Neues Gutachten Bundestagsexperten halten Mindestlohn-Ausnahmen für verfassungswidrig

Gegenwind für die Union: Studenten oder Rentner dürfen nicht einfach vom geplanten flächendeckenden Mindestlohn in Höhe von 8,50 Euro ausgenommen werden. Dieses Fazit zieht laut einem Zeitungsbericht der Wissenschaftliche Dienst des Bundestags. Offenbar gibt es verfassungsrechtliche Bedenken.
Gebäudereinigerin: Mindestlohn-Ausnahmen für Rentner verfassungswidrig?

Gebäudereinigerin: Mindestlohn-Ausnahmen für Rentner verfassungswidrig?

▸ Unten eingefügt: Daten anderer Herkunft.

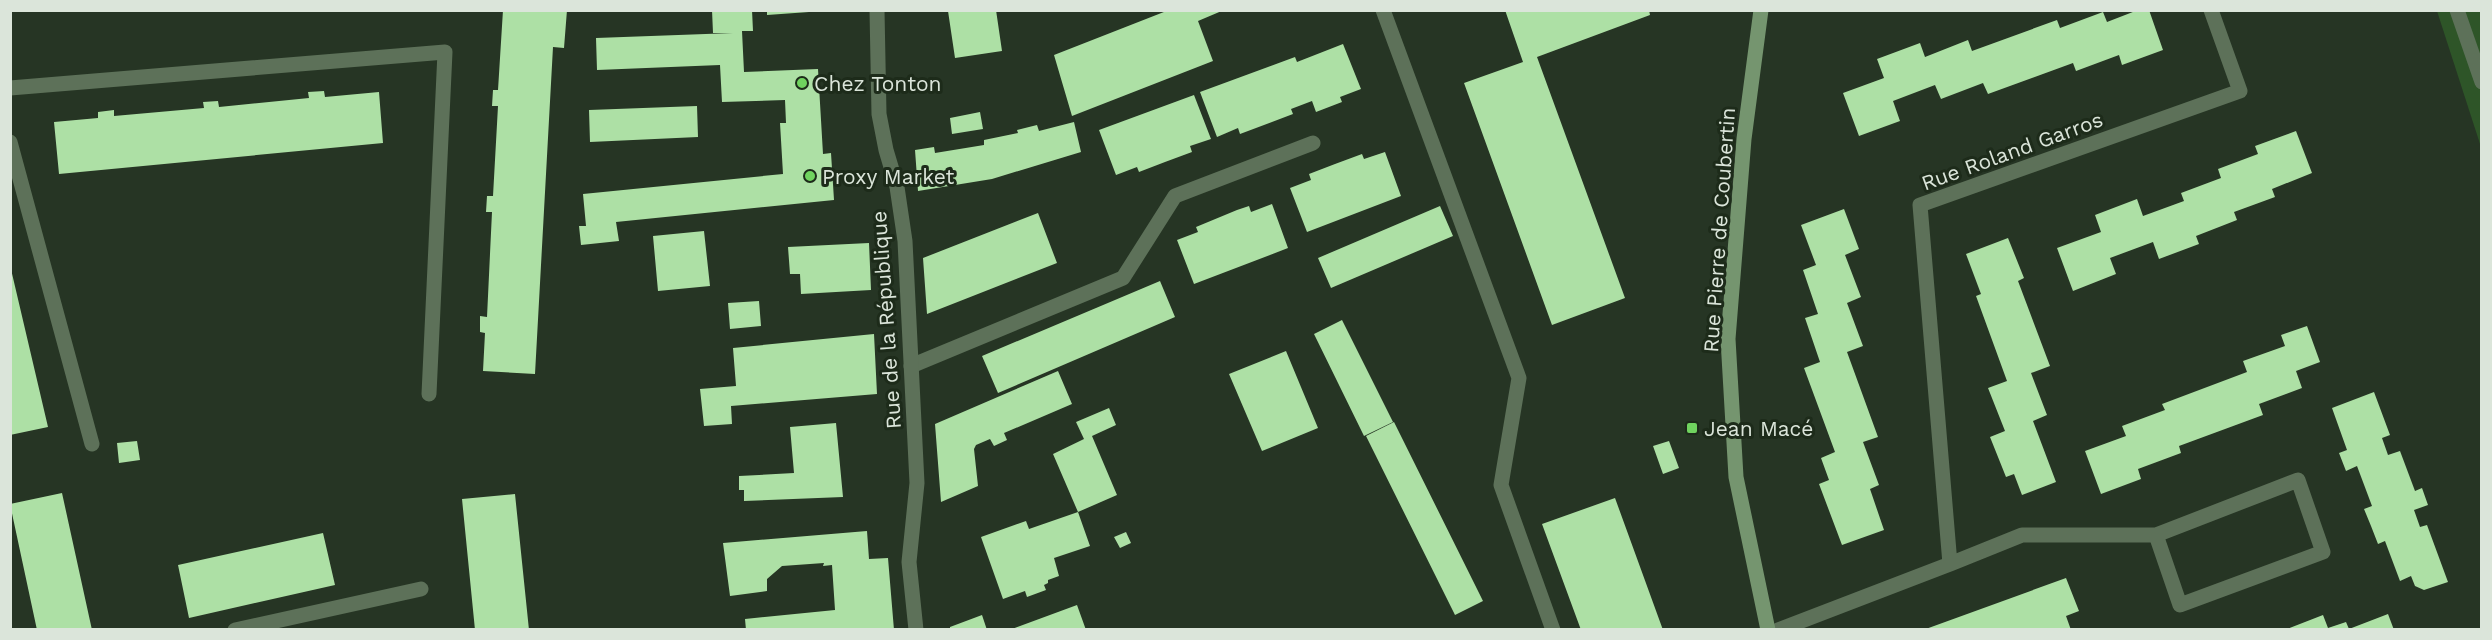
<svg xmlns="http://www.w3.org/2000/svg" width="2492" height="640" viewBox="0 0 2492 640" font-family="'Work Sans',sans-serif">
	<style>
		.green { fill: #2e5528 }
		.building { fill: #ade0a5 }
		.lines { fill: none; stroke-linecap: round; stroke-linejoin: round }
		.lane { stroke: #5d7159; stroke-width: 15 }
		.street { stroke: #5d7159; stroke-width: 15 }
		.secondary { stroke: #75956f; stroke-width: 15 }
		.poi-dot { fill: #70d35f; stroke: #1d2b1a; stroke-width: 2 }
		.labels { text-anchor: middle; dominant-baseline: central; stroke-width: 6; stroke-linejoin: round; paint-order: stroke }
		.poi-label { font-size: 21px; fill: #dbe5da; stroke: #1d2b1a; text-anchor: start }
		.street-label { font-size: 21px; fill: #dbe5da; stroke: #1d2b1a }
	</style>
	<rect width="100%" height="100%" fill="#263524"/>
	<path class="green" d="M2437 11H2481V147Z"/>
	<path class="building" d="M503 10H567L564 48 553 47 535 374 483 371 485 333 480 332V316L487 317 492 212H486L487 196H493L498 106H492L493 90H498Z
		M712 10H752L753 31H742L744 72 818 69 823 154 831 153 834 200 616 222 619 241 581 245 579 226H586L583 194 783 174 780 123H786L785 100 722 102 720 65 597 70 596 38 733 33H713Z
		M767 10H809V12L767 15Z
		M996 10 1002 51 955 58 948 11Z
		M1169 10H1224L1198 21 1213 61 1072 116 1054 55Z
		M1505 10H1649L1650 15 1537 57 1625 298 1552 325 1464 83 1523 62Z
		M2138 10H2149L2163 50 2122 65 2119 55 2076 71 2073 63 1988 94 1983 83 1941 99 1935 85 1893 101 1900 121 1859 136 1843 93 1884 78 1877 59 1920 43 1925 57 1968 40 1972 51 2057 20 2060 28 2103 12 2107 22Z
		M1343 44 1361 89 1340 97 1342 102 1316 112 1312 101 1291 109 1293 114 1240 134 1238 128 1217 137 1200 92 1295 57 1297 62Z
		M324 91 325 97 379 92 383 143 59 174 54 122 98 118V112L114 110V116L204 108 203 102 218 101 219 107 309 98 308 92Z
		M1194 95 1211 139 1190 146 1192 152 1165 162 1139 172 1137 167 1116 175 1099 130Z
		M697 106 698 137 590 142 589 110Z
		M980 112 983 129 952 134 950 118Z
		M1074 122 1081 152 992 179 918 191 915 150 934 147 935 153 984 145V140L1018 133 1017 130 1037 125 1039 131Z
		M2296 131 2312 173 2272 189 2275 197 2234 212 2237 220 2196 236 2199 244 2159 259 2153 242 2110 258 2116 274 2073 291 2057 248 2101 232 2095 215 2137 199 2143 216 2184 201 2181 193 2221 178 2218 169 2258 154 2255 146Z
		M1385 152 1401 196 1307 232 1290 188 1311 180 1309 174 1335 164 1362 154 1364 159Z
		M1272 204 1288 248 1194 284 1177 240 1198 232 1196 227 1237 210 1249 206 1251 212Z
		M1440 206 1453 236 1331 288 1318 258Z
		M1844 209 1859 249 1845 255 1861 297 1847 303 1863 346 1847 352 1878 437 1863 442 1879 485 1870 489 1884 530 1842 545 1819 484 1829 480 1821 458 1835 452 1804 368 1820 362 1805 318 1818 314 1803 270 1816 265 1801 225Z
		M1038 213 1057 263 927 314 923 258Z
		M704 231 710 286 658 291 653 236Z
		M2008 238 2024 278 2018 281 2050 366 2031 373 2047 415 2033 421 2056 482 2022 495 2014 474 2006 477 1990 437 2005 431 1988 388 2007 381 1976 296 1981 294 1966 254Z
		M869 243 871 290 801 294 800 274H790L788 247Z
		M10 265 48 427 10 435Z
		M1160 281 1175 317 998 393 982 356Z
		M759 301 761 326 730 329 728 303Z
		M1342 320 1393 422 1364 436 1314 334Z
		M2307 326 2320 362 2296 371 2302 388 2259 404 2263 415 2179 446 2181 453 2138 469 2141 479 2101 494 2085 451 2126 436 2122 426 2165 410 2162 404 2247 372 2243 361 2285 346 2281 335Z
		M874 334 877 394 731 406 732 424 704 426 700 389 736 386 733 348Z
		M1286 351 1318 428 1262 451 1229 374Z
		M1058 371 1072 404 1004 433 1007 440 994 446 990 439 976 445 974 449 978 486 941 502 935 424Z
		M2374 392 2390 435 2382 438 2388 455 2400 451 2415 491 2422 488 2428 505 2414 510 2420 527 2427 525 2448 582 2424 590 2415 586 2411 576 2400 581 2385 541 2378 544 2371 526 2364 509 2372 506 2357 466 2346 471 2339 453 2347 450 2332 408Z
		M1109 408 1116 425 1092 436 1117 495 1078 512 1053 454 1084 439 1076 422Z
		M1394 422 1483 601 1455 615 1366 436Z
		M836 423 843 497 744 501V490H739V476L794 473 790 427Z
		M137 441 140 460 119 463 117 443Z
		M1669 441 1679 468 1663 474 1653 446Z
		M62 493 92 630H37L10 504Z
		M515 494 529 630H475L462 499Z
		M1615 498 1663 630H1581L1542 524Z
		M1078 512 1090 546 1054 558 1059 576 1048 580V583L1044 585 1046 590 1027 597 1025 591 1003 599 981 537 1026 521 1029 529Z
		M867 531 869 559 888 558 894 630H746L745 619 835 610 832 565 823 566 824 563 782 566 767 579V591L730 596 723 543Z
		M1126 532 1131 543 1120 548 1114 537Z
		M323 533 335 585 189 618 178 565Z
		M2066 578 2079 611 2066 616 2071 630H1923Z
		M1077 605 1086 630H1012V629Z
		M2388 614 2394 630 2287 629 2323 615 2328 628 2346 622 2349 629Z
		M982 615 987 630H950V627Z"/>
	<g class="lines">
		<path class="lane" d="M1383 10 1519 378 1501 485 1553 630
			M2457 10 2482 82
			M10 88 445 52 429 394
			M10 142 92 444
			M911 366 1123 278 1175 196 1313 143
			M235 630 421 589"/>
		<path class="street" d="M877 10 879 114 886 150 897 187 905 241 917 483 909 562 916 630
			M1950 564 2022 535H2156L2180 605 2323 552 2298 480 2156 535
			M1778 630 1950 564 1920 205 2240 91 2211 10"/>
		<path class="secondary" d="M1761 10 1744 139 1728 339 1736 477 1768 630"/>
	</g>
	<g class="poi-dot">
		<circle cx="802" cy="83" r="6"/>
		<circle cx="810" cy="176" r="6"/>
		<rect x="1686" y="422" width="12" height="12" rx="3"/>
	</g>
	<g class="labels">
		<g class="poi-label">
			<text x="814" y="83">Chez Tonton</text>
			<text x="822" y="176">Proxy Market</text>
			<text x="1704" y="428">Jean Macé</text>
		</g>
		<g class="street-label">
			<text transform="translate(2012 151) rotate(-20)">Rue Roland Garros</text>
			<text transform="translate(1719 230) rotate(-86)">Rue Pierre de Coubertin</text>
			<text transform="translate(886 320) rotate(-94)">Rue de la République</text>
		</g>
	</g>
	<rect width="2492" height="640" fill="none" stroke="#dbe5da" stroke-width="24"/>
</svg>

Foto: Z1003 Jens BŸttner/ picture alliance / dpa

Berlin - Die schwarz-rote Regierung darf nach Auffassung von Experten bestimmte Arbeitnehmer nicht einfach vom geplanten Mindestlohn in Höhe von 8,50 Euro ausnehmen. Dies könne gegen den Grundsatz im Grundgesetz verstoßen, alle Menschen gleich zu behandeln. Zu diesem Ergebnis kommt ein Gutachten des Wissenschaftlichen Dienstes des Bundestags, das der "Süddeutschen Zeitung" einem Bericht  zufolge vorliegt. Verfassungsrechtliche Bedenken bestehen demnach vor allem beim Ausschluss von Rentnern und Studenten vom Mindestlohn, wie ihn maßgebliche Unionspolitiker fordern.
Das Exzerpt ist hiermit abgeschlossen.